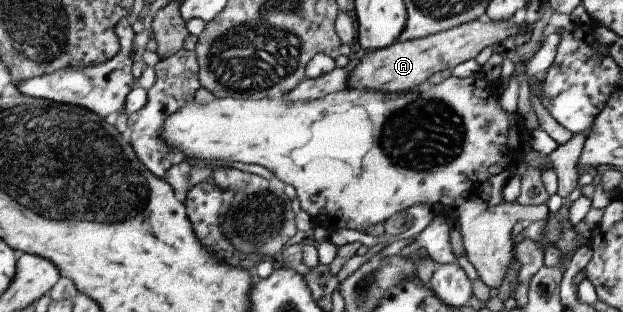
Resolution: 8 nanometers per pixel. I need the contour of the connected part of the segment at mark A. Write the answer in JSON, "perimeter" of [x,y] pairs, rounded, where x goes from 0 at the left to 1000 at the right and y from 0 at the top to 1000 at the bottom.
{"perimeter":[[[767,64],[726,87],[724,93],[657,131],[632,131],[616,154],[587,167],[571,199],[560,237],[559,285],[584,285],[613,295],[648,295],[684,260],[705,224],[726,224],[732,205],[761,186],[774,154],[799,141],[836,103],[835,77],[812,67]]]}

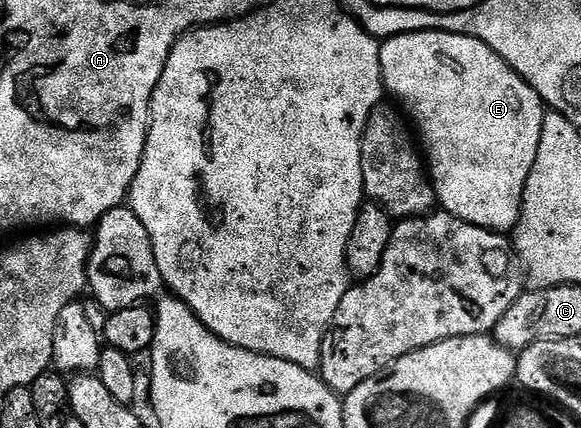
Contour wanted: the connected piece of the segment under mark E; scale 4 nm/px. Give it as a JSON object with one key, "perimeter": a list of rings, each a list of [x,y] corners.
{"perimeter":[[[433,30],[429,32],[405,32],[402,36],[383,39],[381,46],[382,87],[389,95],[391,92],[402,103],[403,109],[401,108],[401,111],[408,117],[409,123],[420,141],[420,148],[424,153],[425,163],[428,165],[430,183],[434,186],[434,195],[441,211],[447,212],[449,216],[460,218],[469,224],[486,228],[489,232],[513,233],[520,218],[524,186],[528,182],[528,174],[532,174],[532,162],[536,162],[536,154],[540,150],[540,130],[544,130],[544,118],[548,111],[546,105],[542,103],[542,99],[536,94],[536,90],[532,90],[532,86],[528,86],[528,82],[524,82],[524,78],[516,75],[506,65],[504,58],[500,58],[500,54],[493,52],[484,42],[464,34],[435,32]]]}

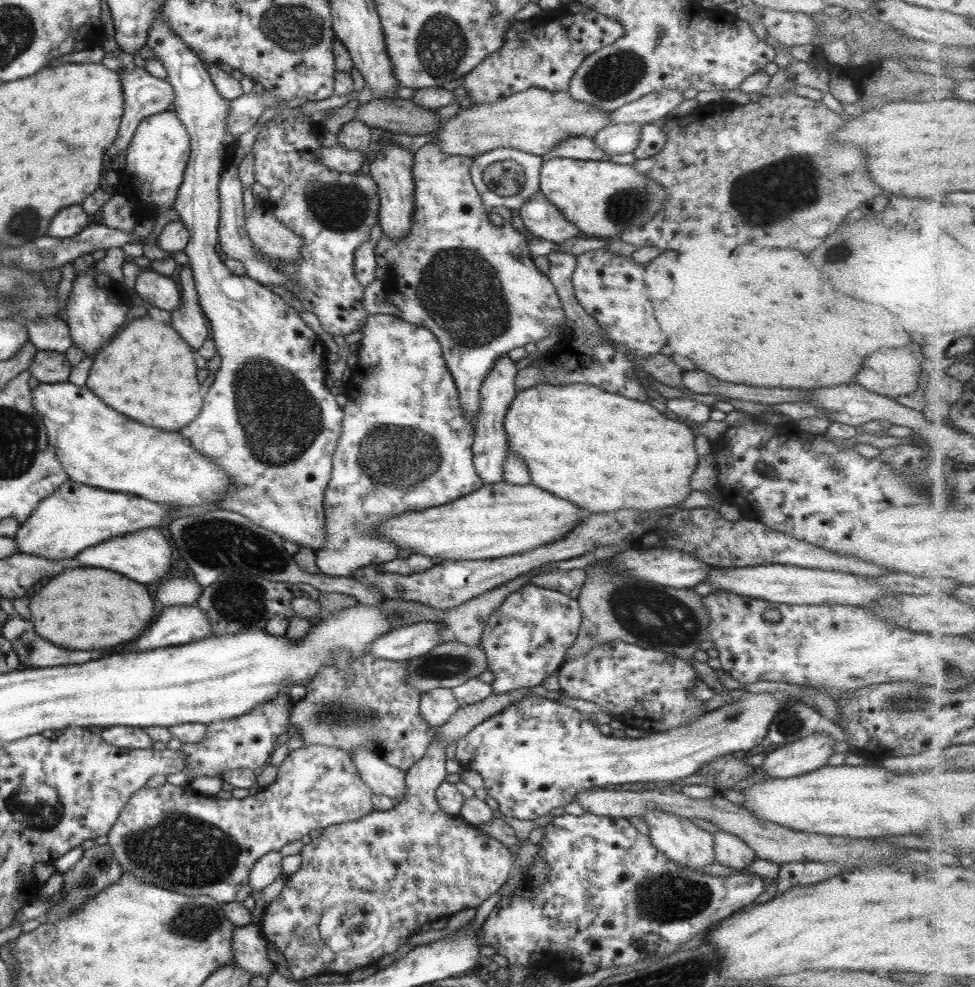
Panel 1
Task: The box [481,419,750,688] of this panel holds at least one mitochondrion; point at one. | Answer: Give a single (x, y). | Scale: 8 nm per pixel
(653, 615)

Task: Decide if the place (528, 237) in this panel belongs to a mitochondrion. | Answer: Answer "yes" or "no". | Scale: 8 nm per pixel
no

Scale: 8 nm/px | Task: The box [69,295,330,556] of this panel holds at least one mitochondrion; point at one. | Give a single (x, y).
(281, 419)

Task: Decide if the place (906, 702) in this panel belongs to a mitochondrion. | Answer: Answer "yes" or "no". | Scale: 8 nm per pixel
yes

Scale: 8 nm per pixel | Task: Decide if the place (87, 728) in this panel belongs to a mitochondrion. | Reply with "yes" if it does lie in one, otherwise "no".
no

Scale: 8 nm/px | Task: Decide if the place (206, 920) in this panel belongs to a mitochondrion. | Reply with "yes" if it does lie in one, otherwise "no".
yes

*****

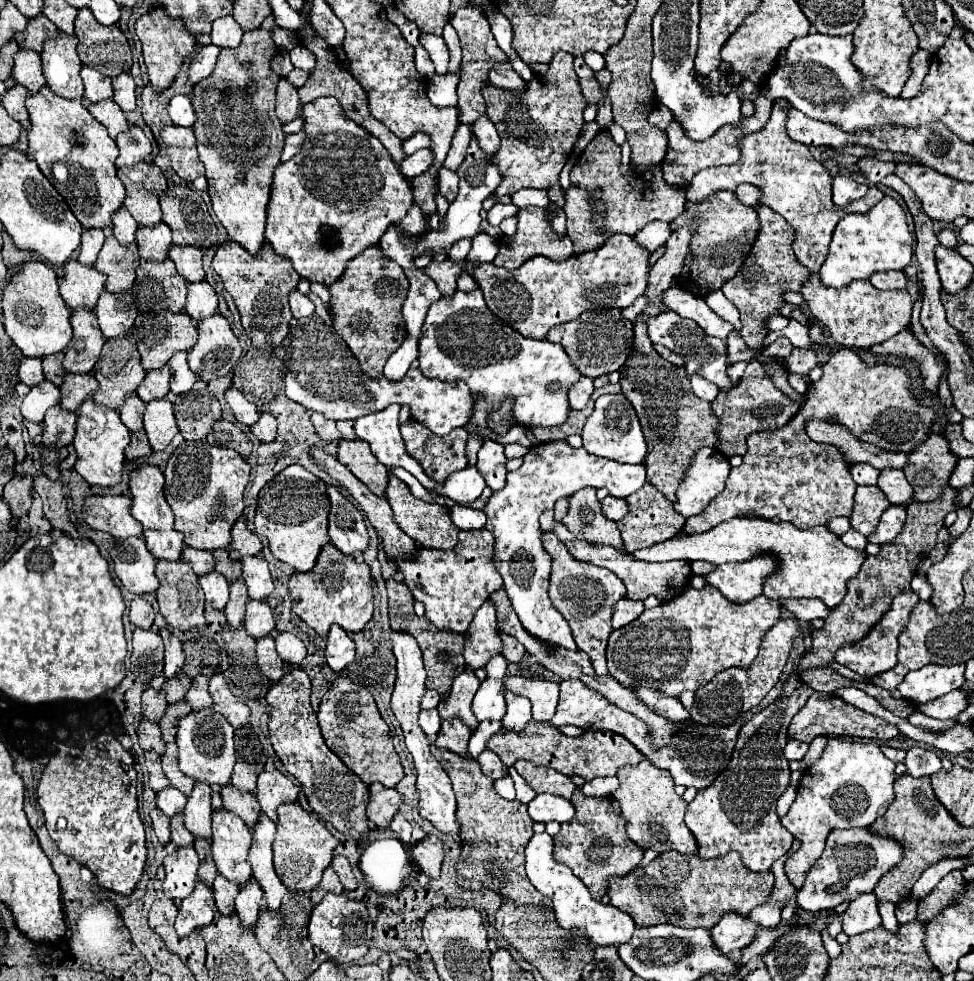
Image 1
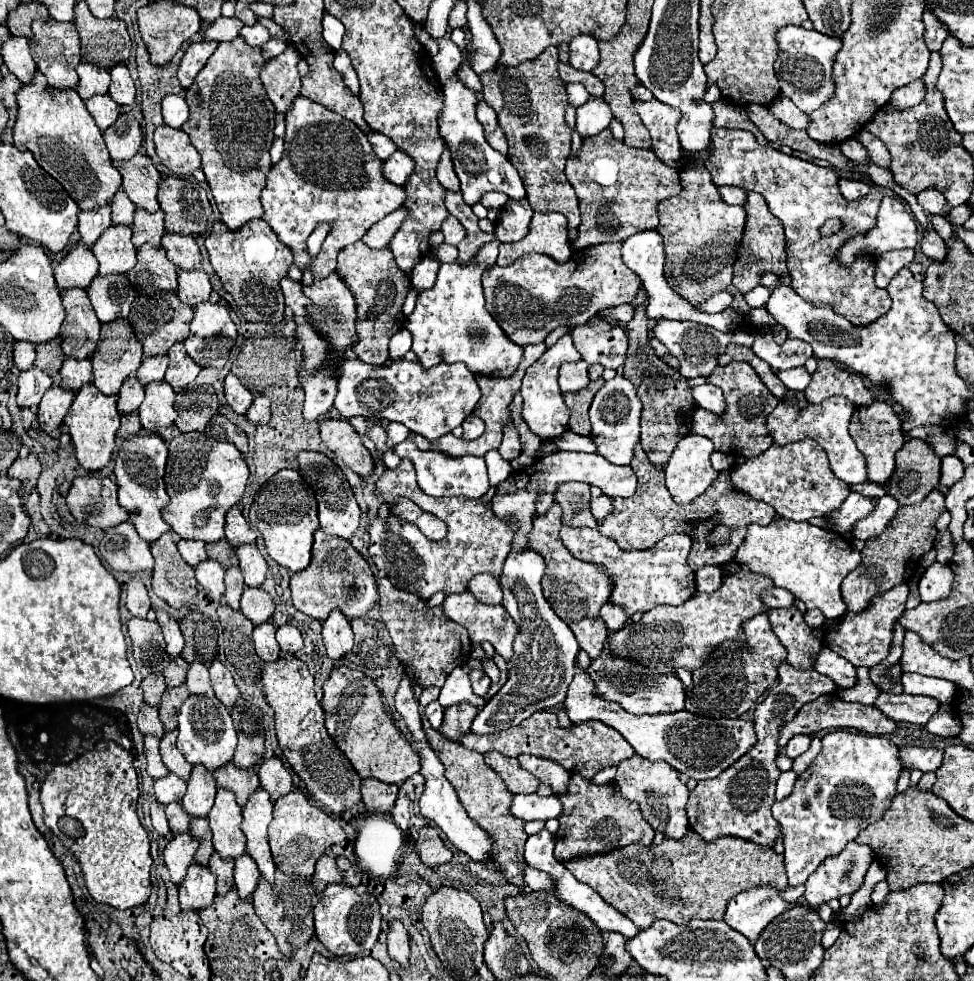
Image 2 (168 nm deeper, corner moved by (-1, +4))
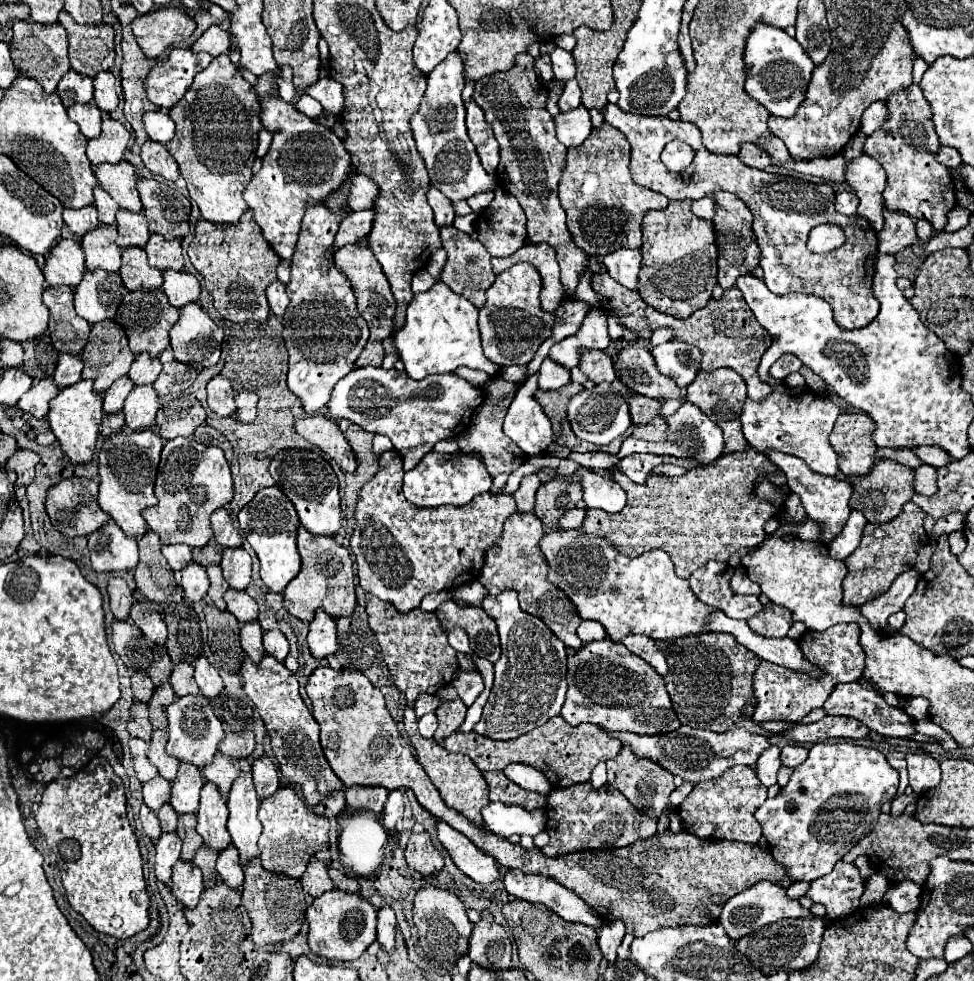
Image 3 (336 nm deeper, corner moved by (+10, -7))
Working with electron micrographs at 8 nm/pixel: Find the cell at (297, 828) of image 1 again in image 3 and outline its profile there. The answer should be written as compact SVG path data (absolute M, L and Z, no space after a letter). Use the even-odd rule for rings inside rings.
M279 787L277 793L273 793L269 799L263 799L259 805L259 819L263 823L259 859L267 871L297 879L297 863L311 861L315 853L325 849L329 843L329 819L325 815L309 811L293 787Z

*****

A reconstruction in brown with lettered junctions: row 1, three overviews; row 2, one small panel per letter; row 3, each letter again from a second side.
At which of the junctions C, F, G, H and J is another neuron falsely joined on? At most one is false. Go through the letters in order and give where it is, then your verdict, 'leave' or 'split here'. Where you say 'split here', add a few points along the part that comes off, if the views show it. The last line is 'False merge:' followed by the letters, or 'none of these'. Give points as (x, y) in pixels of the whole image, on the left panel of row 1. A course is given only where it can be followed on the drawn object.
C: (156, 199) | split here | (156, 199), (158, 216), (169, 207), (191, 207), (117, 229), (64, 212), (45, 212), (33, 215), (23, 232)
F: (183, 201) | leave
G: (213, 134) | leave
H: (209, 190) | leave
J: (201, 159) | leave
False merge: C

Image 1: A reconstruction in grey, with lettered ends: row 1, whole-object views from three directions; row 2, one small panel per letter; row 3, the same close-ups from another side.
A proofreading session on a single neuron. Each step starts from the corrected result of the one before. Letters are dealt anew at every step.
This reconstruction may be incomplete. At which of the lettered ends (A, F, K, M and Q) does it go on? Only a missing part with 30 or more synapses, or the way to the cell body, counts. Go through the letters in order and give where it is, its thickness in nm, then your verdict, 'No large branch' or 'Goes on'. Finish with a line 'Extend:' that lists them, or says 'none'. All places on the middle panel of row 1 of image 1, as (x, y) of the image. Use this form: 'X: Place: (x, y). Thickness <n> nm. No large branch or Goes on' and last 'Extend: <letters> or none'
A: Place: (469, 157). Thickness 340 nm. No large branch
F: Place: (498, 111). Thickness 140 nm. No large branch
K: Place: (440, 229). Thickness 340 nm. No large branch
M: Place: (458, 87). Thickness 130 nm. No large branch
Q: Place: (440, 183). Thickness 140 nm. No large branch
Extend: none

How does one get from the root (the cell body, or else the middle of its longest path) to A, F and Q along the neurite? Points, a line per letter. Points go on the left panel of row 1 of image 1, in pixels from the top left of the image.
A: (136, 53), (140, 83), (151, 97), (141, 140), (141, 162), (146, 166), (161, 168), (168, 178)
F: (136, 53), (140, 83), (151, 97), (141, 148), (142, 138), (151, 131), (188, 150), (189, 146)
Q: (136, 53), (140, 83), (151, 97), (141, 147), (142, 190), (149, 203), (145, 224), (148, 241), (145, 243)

*****

• _To do_: Where a line in the material above holds "three", copy that line.

• _Result of this task_:
A reconstruction in brown with lettered junctions: row 1, three overviews; row 2, one small panel per letter; row 3, each letter again from a second side.
Image 1: A reconstruction in grey, with lettered ends: row 1, whole-object views from three directions; row 2, one small panel per letter; row 3, the same close-ups from another side.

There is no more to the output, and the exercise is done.